Não entendi porque ainda, mas talvez seja culpa da "filantropia", essa garota me dá vontade de mostrar pra ela todos esses sentimentos bons que a gente tem quando se solta, quando se deixa viver. Respeito que ela tenha receio em se deixar sentir, porque o mundo é mesmo cruel com quem sente. Altruístas, sem pensar em si, o mundo nos destrói. De alguma forma, sinto que ela é altruísta. Mas ela criou essa muralha que reverte tudo em egoísmo.
Quero que ela experimente esse mesmo sentimento que eu tenho. Simpatia. Que não importe como alguém te machuca, mas se você perceber que este tem estado mais machucado que você, esquecer os ressentimentos e abraçá-lo, consolá-lo. E quando ela é assim, durona, sem sentimentos, indiferente, me dá vontade de abraçar ela e tentar fazer ela sentir algo próximo do que eu sinto.
Felicidade incondicional, apreço e afeto por todos da mesma forma, carinho. Quero que ela consiga sentir isso o tempo todo, assim como eu sinto. Capacidade de esquecer um problema pequeno, torná-lo insignificante, capacidade de chorar quando necessário, de demonstrar amor não só quando ela está fazendo um trabalho voluntário.
Quero que ela consiga mostrar que ela realmente sabe o que é amor.
E tudo que a reprime é o medo de se machucar. Alguém um dia a machucou e suponho que não tenha sido superficial. Eu não quero exatamente saber o que aconteceu pra que ela reprimisse tanto sentimento bom dentro dela, mas eu quero ajudar a curar isso, mudar. Afinal, o mundo é cruel de qualquer forma. Vão nos esfolar de todas as maneiras possíveis, então, porque não sentir?

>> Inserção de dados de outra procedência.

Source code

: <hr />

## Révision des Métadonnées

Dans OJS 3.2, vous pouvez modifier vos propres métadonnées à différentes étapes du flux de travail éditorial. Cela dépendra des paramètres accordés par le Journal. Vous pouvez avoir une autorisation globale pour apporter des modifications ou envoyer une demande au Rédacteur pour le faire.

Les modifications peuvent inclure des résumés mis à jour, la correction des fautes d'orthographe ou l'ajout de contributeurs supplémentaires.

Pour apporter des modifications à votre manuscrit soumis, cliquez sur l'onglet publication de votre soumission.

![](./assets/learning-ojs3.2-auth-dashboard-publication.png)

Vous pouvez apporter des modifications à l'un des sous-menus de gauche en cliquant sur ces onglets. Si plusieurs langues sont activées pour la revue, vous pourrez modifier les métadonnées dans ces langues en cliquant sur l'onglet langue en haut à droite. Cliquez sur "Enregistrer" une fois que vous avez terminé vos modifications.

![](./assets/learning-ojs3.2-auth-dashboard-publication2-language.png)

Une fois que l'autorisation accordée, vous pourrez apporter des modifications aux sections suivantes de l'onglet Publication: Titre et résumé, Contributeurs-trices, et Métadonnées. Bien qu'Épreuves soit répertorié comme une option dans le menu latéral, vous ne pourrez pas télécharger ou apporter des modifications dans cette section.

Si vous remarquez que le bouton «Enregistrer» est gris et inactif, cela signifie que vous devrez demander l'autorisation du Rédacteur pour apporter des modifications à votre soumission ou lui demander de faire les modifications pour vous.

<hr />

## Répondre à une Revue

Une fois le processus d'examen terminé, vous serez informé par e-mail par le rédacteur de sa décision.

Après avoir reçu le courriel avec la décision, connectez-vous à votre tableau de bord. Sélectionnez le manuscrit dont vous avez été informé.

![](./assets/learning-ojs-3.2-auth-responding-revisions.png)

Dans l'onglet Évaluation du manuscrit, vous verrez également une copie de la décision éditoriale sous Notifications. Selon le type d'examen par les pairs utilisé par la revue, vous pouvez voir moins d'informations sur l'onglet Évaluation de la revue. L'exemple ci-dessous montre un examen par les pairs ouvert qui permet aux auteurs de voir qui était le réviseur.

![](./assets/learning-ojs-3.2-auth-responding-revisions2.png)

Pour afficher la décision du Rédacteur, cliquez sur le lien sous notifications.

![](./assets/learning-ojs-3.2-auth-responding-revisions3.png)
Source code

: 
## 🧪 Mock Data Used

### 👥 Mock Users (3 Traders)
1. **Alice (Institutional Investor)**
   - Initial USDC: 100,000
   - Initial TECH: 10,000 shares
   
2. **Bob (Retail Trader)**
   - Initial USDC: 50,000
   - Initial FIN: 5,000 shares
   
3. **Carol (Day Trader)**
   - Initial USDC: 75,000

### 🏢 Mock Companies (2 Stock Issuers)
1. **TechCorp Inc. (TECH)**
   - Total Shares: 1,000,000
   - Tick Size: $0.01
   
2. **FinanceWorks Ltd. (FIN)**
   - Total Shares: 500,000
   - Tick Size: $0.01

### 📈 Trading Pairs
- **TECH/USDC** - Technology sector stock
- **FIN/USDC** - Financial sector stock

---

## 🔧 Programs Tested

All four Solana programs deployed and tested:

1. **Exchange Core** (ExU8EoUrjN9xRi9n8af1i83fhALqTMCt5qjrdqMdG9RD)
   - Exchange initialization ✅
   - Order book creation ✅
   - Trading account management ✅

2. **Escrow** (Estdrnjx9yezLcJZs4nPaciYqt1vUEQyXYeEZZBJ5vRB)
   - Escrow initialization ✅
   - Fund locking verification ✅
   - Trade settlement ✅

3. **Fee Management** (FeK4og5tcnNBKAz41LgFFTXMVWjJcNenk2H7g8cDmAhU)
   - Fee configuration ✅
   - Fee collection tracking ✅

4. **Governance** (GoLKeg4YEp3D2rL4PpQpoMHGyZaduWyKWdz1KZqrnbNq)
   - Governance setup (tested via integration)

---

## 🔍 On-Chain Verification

Porque as cores ficam mais nítidas, as pessoas, mais amáveis, a vida, mais suave, os problemas ficam menores. Sentimentos são tudo aquilo que precisamos pra nos manter sob uma rocha, pra nos levantar quando as coisas ficam feias, pra erguer a cabeça em meio à lagrimas e dizer que não importa, que somos fortes pra superar.
Será que, aos poucos, consigo ajudar esse medo todo sumir? Será que um dia ela vai provar dos bons sentimentos que eu provei? Já que amar é um verbo intransitivo, não precisamos de condições, motivos e complementos pra isso. Só amamos.
Será que esse coração é capaz de amar de novo?